Ever since the Bulls hoisted the Super 14 trophy aloft back in May of last year, the Southern Hemisphere has been anticipating the thirteenth season of Super Rugby. Yet after just one round of the new season it is a wonder as to what all the fuss was about.
Much has been made of the ELVs and their ability to make the game a quicker, more entertaining spectacle, so let's just hope this weekend was a bad day at the office – for everyone. Apart from the Cheetahs v Lions clash the rugby was well below average and the only entertainment came from the teams' dancing girls.
It appears that sides have spent the majority of their pre-season preparations focusing on the new laws, and in doing so, neglecting basic skills training. The error count was simply shocking, the Hurricanes topping the charts with over twenty errors against the Waratahs, and that doesn't even take into account turnovers conceded.
There is no denying it will take teams a few games to adapt to the new law variations, but that is no excuse for the sub-standard skills we witnessed this weekend. The Super 14 has, traditionally, been a competition full of scintillating running rugby, yet most players looked like headless chickens chasing a lost egg the past couple of days. One can only hope it gets better, and quickly.
We were treated to the odd glimpse of exciting running rugby: the Blues proving they are still capable of cutting defences to pieces with their free-flowing game. But most games were reduced to stop-start affairs, punctuated by endless errors and free-kicks – the very free-kicks that were designed to speed the game up.
If anything the free-kicks have, on the evidence presented so far, slowed the game down. Unless you take the quick tap, which a lot of teams were reluctant to do due to the risk of being turned over, the only real option left is a scrum – hardly the quickest facet of the game. Until players tune in to what their team-mates are doing at free-kicks an element of doubt will lead to a safety-first approach, meaning a scrum.
One area of the game that does seem to be benefiting from the new ELVs is the kicking game, although there is still work to be done by all. On several occasions players kicked out on the full only to realise, too late, that they should have kept the ball in – the most elementary of errors for a kicker to make.

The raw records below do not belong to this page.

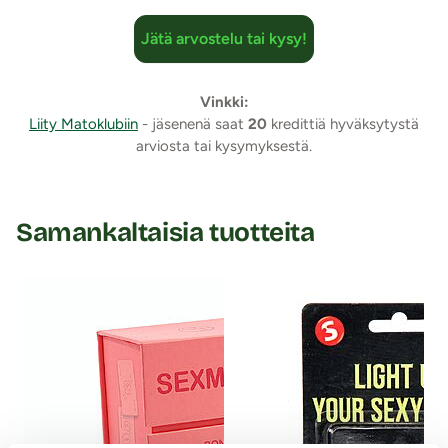
Jätä arvostelu tai kysy!
Vinkki:
Liity Matoklubiin
- jäsenenä saat
20
kredittiä hyväksytystä
arviosta tai kysymyksestä.
Samankaltaisia tuotteita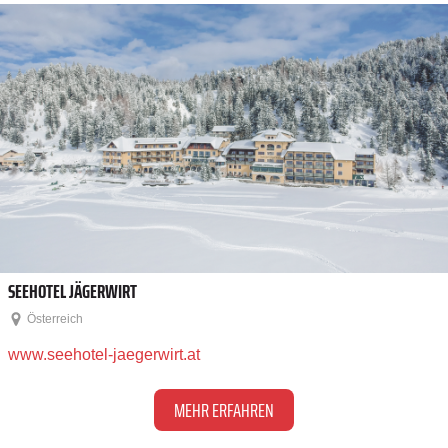
SEEHOTEL JÄGERWIRT
Österreich
www.seehotel-jaegerwirt.at
MEHR ERFAHREN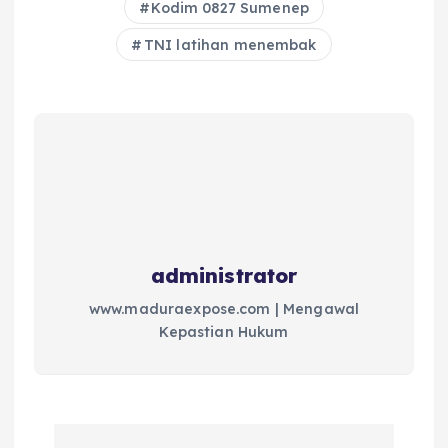
Kodim 0827 Sumenep
TNI latihan menembak
administrator
www.maduraexpose.com | Mengawal
Kepastian Hukum
N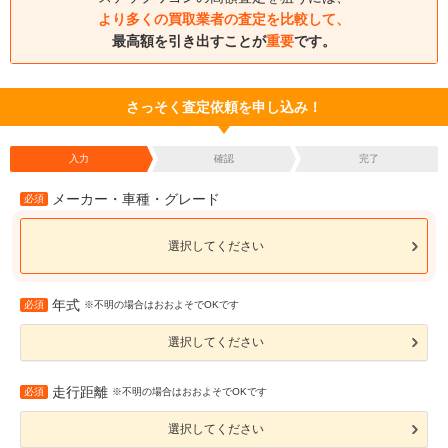
より多くの買取業者の査定を比較して、
最高額を引き出すことが
重要
です。
さっそく査定依頼を申し込み！
入力
確認
完了
メーカー・車種・グレード
必須
選択してください
年式
必須
※不明の場合はおおよそでOKです
選択してください
走行距離
必須
※不明の場合はおおよそでOKです
選択してください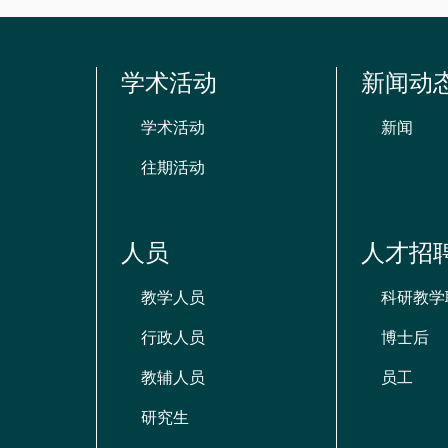
学术活动
新闻动
学术活动
新闻
往期活动
人员
人才招
教学人员
科研教学
行政人员
博士后
教辅人员
员工
研究生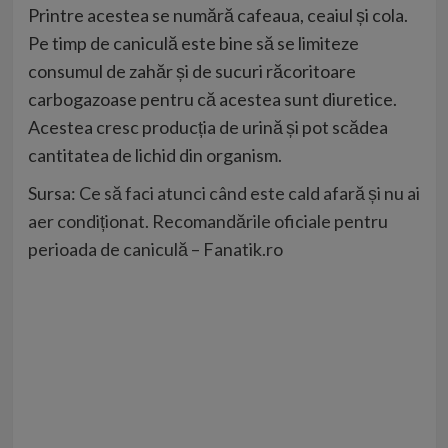
Printre acestea se numără cafeaua, ceaiul și cola.
Pe timp de caniculă este bine să se limiteze
consumul de zahăr și de sucuri răcoritoare
carbogazoase pentru că acestea sunt diuretice.
Acestea cresc producția de urină și pot scădea
cantitatea de lichid din organism.
Sursa:
Ce să faci atunci când este cald afară și nu ai
aer condiționat. Recomandările oficiale pentru
perioada de caniculă – Fanatik.ro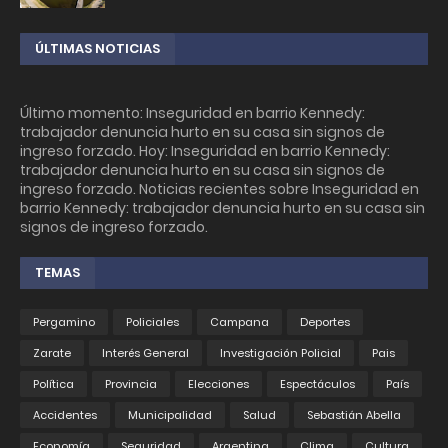
ÚLTIMAS NOTICIAS
Último momento: Inseguridad en barrio Kennedy:
trabajador denuncia hurto en su casa sin signos de
ingreso forzado. Hoy: Inseguridad en barrio Kennedy:
trabajador denuncia hurto en su casa sin signos de
ingreso forzado. Noticias recientes sobre Inseguridad en
barrio Kennedy: trabajador denuncia hurto en su casa sin
signos de ingreso forzado.
TEMAS
Pergamino
Policiales
Campana
Deportes
Zarate
Interés General
Investigación Policial
Pais
Política
Provincia
Elecciones
Espectáculos
País
Accidentes
Municipalidad
Salud
Sebastián Abella
Economía
Seguridad
Argentina
Clima
Cultura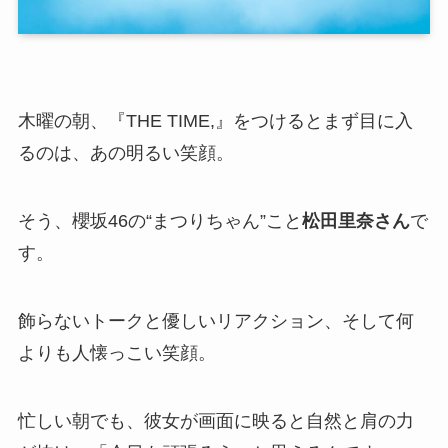
木曜の朝、『THE TIME,』をつけるとまず目に入
るのは、あの明るい笑顔。
そう、櫻坂46の“まつりちゃん”こと
松田里奈さん
で
す。
飾らないトークと優しいリアクション、そして何
よりも人懐っこい笑顔。
忙しい朝でも、彼女が画面に映ると自然と肩の力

The reverse of that was several players keeping the ball alive with the boot rather than finding touch when they were well within their rights to do so. Kurtley Beale of the Waratahs, had it been better opposition, could have cost his side dear on several occasions with misdirected kicks.
Sides will soon learn that they can ill-afford to send kick-offs long, as it simply gives the opposition a free kick to touch. Keep the ball out of the twenty-two however, and you get it straight back with a chance to attack the open field, a better option than a line-out one would think.
With time kickers will, as with all the other rules, adapt to the new kicking laws – which are at this early stage already making the game more open. Now all we need is for teams to rediscover their skills and the Super 14 could be a festival of open running rugby. The alternative is a season of scrums and knock-ons. Thank god for the Heineken Cup then!